─── Data section

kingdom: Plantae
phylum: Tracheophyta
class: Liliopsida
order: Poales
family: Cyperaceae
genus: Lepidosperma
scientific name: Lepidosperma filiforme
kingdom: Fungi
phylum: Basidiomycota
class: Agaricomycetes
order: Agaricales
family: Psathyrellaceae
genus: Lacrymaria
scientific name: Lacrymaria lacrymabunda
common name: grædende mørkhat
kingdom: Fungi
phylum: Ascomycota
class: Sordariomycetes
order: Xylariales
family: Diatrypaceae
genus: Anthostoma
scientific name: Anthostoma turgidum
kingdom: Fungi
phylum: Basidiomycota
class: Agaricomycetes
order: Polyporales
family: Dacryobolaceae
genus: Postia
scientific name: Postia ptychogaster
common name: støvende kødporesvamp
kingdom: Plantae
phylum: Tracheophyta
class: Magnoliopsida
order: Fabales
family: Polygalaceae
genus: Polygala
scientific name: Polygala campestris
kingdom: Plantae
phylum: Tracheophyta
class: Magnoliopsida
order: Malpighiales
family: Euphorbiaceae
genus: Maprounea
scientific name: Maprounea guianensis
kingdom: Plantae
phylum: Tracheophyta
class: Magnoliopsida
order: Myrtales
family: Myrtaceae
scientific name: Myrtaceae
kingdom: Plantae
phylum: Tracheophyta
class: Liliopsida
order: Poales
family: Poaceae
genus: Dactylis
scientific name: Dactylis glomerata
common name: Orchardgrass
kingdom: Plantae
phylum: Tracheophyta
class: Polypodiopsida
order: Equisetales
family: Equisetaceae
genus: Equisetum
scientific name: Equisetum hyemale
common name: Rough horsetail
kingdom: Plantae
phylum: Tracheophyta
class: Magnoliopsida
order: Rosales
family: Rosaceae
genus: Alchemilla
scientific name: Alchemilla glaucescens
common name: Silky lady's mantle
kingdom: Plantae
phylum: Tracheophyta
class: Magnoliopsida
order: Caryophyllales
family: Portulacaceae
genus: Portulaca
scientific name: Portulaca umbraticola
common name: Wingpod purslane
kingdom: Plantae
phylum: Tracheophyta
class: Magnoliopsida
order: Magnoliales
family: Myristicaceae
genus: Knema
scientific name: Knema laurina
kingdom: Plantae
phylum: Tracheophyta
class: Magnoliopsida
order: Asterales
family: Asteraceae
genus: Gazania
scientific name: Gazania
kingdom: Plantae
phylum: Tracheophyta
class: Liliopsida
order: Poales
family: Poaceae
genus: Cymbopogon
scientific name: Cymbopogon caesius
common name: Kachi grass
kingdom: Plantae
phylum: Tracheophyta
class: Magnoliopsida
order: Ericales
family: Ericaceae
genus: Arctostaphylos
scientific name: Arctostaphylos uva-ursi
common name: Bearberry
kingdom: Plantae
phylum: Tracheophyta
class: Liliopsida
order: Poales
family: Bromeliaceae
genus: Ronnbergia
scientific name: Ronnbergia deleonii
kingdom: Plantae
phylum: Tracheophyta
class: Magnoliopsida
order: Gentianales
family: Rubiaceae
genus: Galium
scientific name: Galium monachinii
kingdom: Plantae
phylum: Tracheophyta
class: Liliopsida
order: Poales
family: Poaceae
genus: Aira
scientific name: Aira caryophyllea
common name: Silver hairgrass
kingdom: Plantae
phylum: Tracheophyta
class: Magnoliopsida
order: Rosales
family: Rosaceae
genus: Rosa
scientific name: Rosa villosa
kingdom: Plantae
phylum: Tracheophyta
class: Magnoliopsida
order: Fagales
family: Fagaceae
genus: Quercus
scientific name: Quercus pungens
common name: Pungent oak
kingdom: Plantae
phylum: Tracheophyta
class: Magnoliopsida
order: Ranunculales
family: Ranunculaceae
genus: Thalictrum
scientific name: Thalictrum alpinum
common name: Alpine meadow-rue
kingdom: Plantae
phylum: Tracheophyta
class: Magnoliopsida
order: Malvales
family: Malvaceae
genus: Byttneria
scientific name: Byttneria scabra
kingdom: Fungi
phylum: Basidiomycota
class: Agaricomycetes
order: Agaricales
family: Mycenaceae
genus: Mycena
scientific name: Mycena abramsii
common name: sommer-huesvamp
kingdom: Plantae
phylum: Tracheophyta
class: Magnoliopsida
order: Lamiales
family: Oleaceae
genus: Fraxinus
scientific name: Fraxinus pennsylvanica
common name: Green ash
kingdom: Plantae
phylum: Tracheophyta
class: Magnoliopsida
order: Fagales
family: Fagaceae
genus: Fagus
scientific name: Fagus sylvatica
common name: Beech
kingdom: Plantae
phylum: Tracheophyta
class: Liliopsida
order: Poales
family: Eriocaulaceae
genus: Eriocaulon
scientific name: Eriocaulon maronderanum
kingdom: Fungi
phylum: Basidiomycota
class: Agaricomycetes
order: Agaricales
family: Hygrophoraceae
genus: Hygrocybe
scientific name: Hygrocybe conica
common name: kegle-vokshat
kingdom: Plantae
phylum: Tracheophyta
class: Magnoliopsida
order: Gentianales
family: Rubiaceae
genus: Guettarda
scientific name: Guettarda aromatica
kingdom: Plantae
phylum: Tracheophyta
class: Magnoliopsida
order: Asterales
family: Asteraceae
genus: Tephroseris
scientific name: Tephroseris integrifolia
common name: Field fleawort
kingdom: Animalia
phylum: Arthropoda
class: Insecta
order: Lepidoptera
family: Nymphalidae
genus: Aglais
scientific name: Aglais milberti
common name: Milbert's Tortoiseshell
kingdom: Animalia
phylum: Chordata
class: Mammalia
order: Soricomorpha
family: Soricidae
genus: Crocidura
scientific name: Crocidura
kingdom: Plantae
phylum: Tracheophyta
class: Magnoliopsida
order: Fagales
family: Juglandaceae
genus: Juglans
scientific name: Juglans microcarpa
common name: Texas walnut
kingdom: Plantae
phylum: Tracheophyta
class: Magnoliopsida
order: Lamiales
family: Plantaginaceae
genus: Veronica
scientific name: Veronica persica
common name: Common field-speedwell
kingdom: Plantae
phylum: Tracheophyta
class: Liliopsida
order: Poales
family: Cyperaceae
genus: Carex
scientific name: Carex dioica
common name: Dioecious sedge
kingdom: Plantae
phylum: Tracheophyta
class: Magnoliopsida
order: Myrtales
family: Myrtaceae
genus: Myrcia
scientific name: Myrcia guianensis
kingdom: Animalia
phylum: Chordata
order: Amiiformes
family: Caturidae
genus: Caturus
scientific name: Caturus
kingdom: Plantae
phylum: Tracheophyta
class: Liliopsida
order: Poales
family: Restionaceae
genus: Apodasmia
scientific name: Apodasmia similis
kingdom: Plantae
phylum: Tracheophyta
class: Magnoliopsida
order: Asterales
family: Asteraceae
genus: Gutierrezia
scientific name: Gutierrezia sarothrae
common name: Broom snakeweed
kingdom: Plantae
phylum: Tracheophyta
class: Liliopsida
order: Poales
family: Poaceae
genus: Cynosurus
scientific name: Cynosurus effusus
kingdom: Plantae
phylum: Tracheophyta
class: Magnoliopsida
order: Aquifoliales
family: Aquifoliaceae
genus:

──────

- _Work required_
Rewrite the items above, replacing "scientific name" with "taxon name" wherever it occurs and leaving every other line unchanged.

- _The reply_
kingdom: Plantae
phylum: Tracheophyta
class: Liliopsida
order: Poales
family: Cyperaceae
genus: Lepidosperma
taxon name: Lepidosperma filiforme
kingdom: Fungi
phylum: Basidiomycota
class: Agaricomycetes
order: Agaricales
family: Psathyrellaceae
genus: Lacrymaria
taxon name: Lacrymaria lacrymabunda
common name: grædende mørkhat
kingdom: Fungi
phylum: Ascomycota
class: Sordariomycetes
order: Xylariales
family: Diatrypaceae
genus: Anthostoma
taxon name: Anthostoma turgidum
kingdom: Fungi
phylum: Basidiomycota
class: Agaricomycetes
order: Polyporales
family: Dacryobolaceae
genus: Postia
taxon name: Postia ptychogaster
common name: støvende kødporesvamp
kingdom: Plantae
phylum: Tracheophyta
class: Magnoliopsida
order: Fabales
family: Polygalaceae
genus: Polygala
taxon name: Polygala campestris
kingdom: Plantae
phylum: Tracheophyta
class: Magnoliopsida
order: Malpighiales
family: Euphorbiaceae
genus: Maprounea
taxon name: Maprounea guianensis
kingdom: Plantae
phylum: Tracheophyta
class: Magnoliopsida
order: Myrtales
family: Myrtaceae
taxon name: Myrtaceae
kingdom: Plantae
phylum: Tracheophyta
class: Liliopsida
order: Poales
family: Poaceae
genus: Dactylis
taxon name: Dactylis glomerata
common name: Orchardgrass
kingdom: Plantae
phylum: Tracheophyta
class: Polypodiopsida
order: Equisetales
family: Equisetaceae
genus: Equisetum
taxon name: Equisetum hyemale
common name: Rough horsetail
kingdom: Plantae
phylum: Tracheophyta
class: Magnoliopsida
order: Rosales
family: Rosaceae
genus: Alchemilla
taxon name: Alchemilla glaucescens
common name: Silky lady's mantle
kingdom: Plantae
phylum: Tracheophyta
class: Magnoliopsida
order: Caryophyllales
family: Portulacaceae
genus: Portulaca
taxon name: Portulaca umbraticola
common name: Wingpod purslane
kingdom: Plantae
phylum: Tracheophyta
class: Magnoliopsida
order: Magnoliales
family: Myristicaceae
genus: Knema
taxon name: Knema laurina
kingdom: Plantae
phylum: Tracheophyta
class: Magnoliopsida
order: Asterales
family: Asteraceae
genus: Gazania
taxon name: Gazania
kingdom: Plantae
phylum: Tracheophyta
class: Liliopsida
order: Poales
family: Poaceae
genus: Cymbopogon
taxon name: Cymbopogon caesius
common name: Kachi grass
kingdom: Plantae
phylum: Tracheophyta
class: Magnoliopsida
order: Ericales
family: Ericaceae
genus: Arctostaphylos
taxon name: Arctostaphylos uva-ursi
common name: Bearberry
kingdom: Plantae
phylum: Tracheophyta
class: Liliopsida
order: Poales
family: Bromeliaceae
genus: Ronnbergia
taxon name: Ronnbergia deleonii
kingdom: Plantae
phylum: Tracheophyta
class: Magnoliopsida
order: Gentianales
family: Rubiaceae
genus: Galium
taxon name: Galium monachinii
kingdom: Plantae
phylum: Tracheophyta
class: Liliopsida
order: Poales
family: Poaceae
genus: Aira
taxon name: Aira caryophyllea
common name: Silver hairgrass
kingdom: Plantae
phylum: Tracheophyta
class: Magnoliopsida
order: Rosales
family: Rosaceae
genus: Rosa
taxon name: Rosa villosa
kingdom: Plantae
phylum: Tracheophyta
class: Magnoliopsida
order: Fagales
family: Fagaceae
genus: Quercus
taxon name: Quercus pungens
common name: Pungent oak
kingdom: Plantae
phylum: Tracheophyta
class: Magnoliopsida
order: Ranunculales
family: Ranunculaceae
genus: Thalictrum
taxon name: Thalictrum alpinum
common name: Alpine meadow-rue
kingdom: Plantae
phylum: Tracheophyta
class: Magnoliopsida
order: Malvales
family: Malvaceae
genus: Byttneria
taxon name: Byttneria scabra
kingdom: Fungi
phylum: Basidiomycota
class: Agaricomycetes
order: Agaricales
family: Mycenaceae
genus: Mycena
taxon name: Mycena abramsii
common name: sommer-huesvamp
kingdom: Plantae
phylum: Tracheophyta
class: Magnoliopsida
order: Lamiales
family: Oleaceae
genus: Fraxinus
taxon name: Fraxinus pennsylvanica
common name: Green ash
kingdom: Plantae
phylum: Tracheophyta
class: Magnoliopsida
order: Fagales
family: Fagaceae
genus: Fagus
taxon name: Fagus sylvatica
common name: Beech
kingdom: Plantae
phylum: Tracheophyta
class: Liliopsida
order: Poales
family: Eriocaulaceae
genus: Eriocaulon
taxon name: Eriocaulon maronderanum
kingdom: Fungi
phylum: Basidiomycota
class: Agaricomycetes
order: Agaricales
family: Hygrophoraceae
genus: Hygrocybe
taxon name: Hygrocybe conica
common name: kegle-vokshat
kingdom: Plantae
phylum: Tracheophyta
class: Magnoliopsida
order: Gentianales
family: Rubiaceae
genus: Guettarda
taxon name: Guettarda aromatica
kingdom: Plantae
phylum: Tracheophyta
class: Magnoliopsida
order: Asterales
family: Asteraceae
genus: Tephroseris
taxon name: Tephroseris integrifolia
common name: Field fleawort
kingdom: Animalia
phylum: Arthropoda
class: Insecta
order: Lepidoptera
family: Nymphalidae
genus: Aglais
taxon name: Aglais milberti
common name: Milbert's Tortoiseshell
kingdom: Animalia
phylum: Chordata
class: Mammalia
order: Soricomorpha
family: Soricidae
genus: Crocidura
taxon name: Crocidura
kingdom: Plantae
phylum: Tracheophyta
class: Magnoliopsida
order: Fagales
family: Juglandaceae
genus: Juglans
taxon name: Juglans microcarpa
common name: Texas walnut
kingdom: Plantae
phylum: Tracheophyta
class: Magnoliopsida
order: Lamiales
family: Plantaginaceae
genus: Veronica
taxon name: Veronica persica
common name: Common field-speedwell
kingdom: Plantae
phylum: Tracheophyta
class: Liliopsida
order: Poales
family: Cyperaceae
genus: Carex
taxon name: Carex dioica
common name: Dioecious sedge
kingdom: Plantae
phylum: Tracheophyta
class: Magnoliopsida
order: Myrtales
family: Myrtaceae
genus: Myrcia
taxon name: Myrcia guianensis
kingdom: Animalia
phylum: Chordata
order: Amiiformes
family: Caturidae
genus: Caturus
taxon name: Caturus
kingdom: Plantae
phylum: Tracheophyta
class: Liliopsida
order: Poales
family: Restionaceae
genus: Apodasmia
taxon name: Apodasmia similis
kingdom: Plantae
phylum: Tracheophyta
class: Magnoliopsida
order: Asterales
family: Asteraceae
genus: Gutierrezia
taxon name: Gutierrezia sarothrae
common name: Broom snakeweed
kingdom: Plantae
phylum: Tracheophyta
class: Liliopsida
order: Poales
family: Poaceae
genus: Cynosurus
taxon name: Cynosurus effusus
kingdom: Plantae
phylum: Tracheophyta
class: Magnoliopsida
order: Aquifoliales
family: Aquifoliaceae
genus:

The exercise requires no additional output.